- Stored data:

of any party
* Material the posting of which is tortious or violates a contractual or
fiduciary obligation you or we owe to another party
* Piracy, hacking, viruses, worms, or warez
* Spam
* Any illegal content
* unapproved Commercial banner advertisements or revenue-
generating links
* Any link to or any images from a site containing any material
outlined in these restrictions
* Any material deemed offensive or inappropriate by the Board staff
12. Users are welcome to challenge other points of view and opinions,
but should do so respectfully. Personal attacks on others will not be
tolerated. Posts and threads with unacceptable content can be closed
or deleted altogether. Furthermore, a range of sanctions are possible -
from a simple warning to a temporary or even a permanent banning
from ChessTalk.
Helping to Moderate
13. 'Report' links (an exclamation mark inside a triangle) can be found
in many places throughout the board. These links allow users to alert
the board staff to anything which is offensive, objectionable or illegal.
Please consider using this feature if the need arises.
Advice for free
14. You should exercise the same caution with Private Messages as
--
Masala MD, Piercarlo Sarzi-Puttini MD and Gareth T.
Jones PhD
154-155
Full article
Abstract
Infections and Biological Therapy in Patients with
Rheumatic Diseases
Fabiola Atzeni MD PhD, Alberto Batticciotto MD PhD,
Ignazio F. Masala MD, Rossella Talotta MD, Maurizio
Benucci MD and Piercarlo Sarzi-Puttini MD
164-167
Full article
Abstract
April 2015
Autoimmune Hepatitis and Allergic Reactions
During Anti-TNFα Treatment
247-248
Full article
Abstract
==
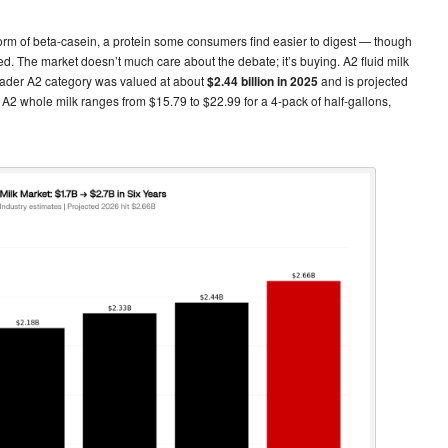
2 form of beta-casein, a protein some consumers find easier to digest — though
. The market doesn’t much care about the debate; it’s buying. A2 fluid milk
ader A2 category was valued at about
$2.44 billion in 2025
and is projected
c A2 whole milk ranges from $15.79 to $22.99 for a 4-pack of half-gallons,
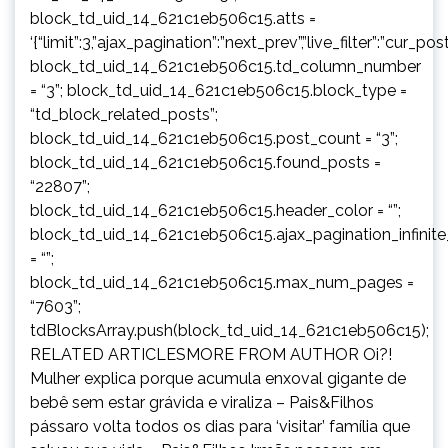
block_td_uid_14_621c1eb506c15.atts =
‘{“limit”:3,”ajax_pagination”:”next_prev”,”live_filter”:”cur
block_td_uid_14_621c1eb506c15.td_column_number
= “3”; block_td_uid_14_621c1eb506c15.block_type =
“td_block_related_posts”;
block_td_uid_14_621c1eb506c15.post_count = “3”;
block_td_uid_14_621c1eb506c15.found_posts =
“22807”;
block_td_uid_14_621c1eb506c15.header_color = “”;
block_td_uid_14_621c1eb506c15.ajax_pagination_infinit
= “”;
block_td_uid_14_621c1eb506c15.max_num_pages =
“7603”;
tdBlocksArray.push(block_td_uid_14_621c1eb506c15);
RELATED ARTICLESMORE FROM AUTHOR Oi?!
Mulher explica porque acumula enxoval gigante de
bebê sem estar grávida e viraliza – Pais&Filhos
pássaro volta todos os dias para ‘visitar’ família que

- The task: Above are the records. Print exactly, and only, the lines from the line with "by the Board staff" to the line with "14. You should", both inclusive.

- Exercise answer:
* Any material deemed offensive or inappropriate by the Board staff
12. Users are welcome to challenge other points of view and opinions,
but should do so respectfully. Personal attacks on others will not be
tolerated. Posts and threads with unacceptable content can be closed
or deleted altogether. Furthermore, a range of sanctions are possible -
from a simple warning to a temporary or even a permanent banning
from ChessTalk.
Helping to Moderate
13. 'Report' links (an exclamation mark inside a triangle) can be found
in many places throughout the board. These links allow users to alert
the board staff to anything which is offensive, objectionable or illegal.
Please consider using this feature if the need arises.
Advice for free
14. You should exercise the same caution with Private Messages as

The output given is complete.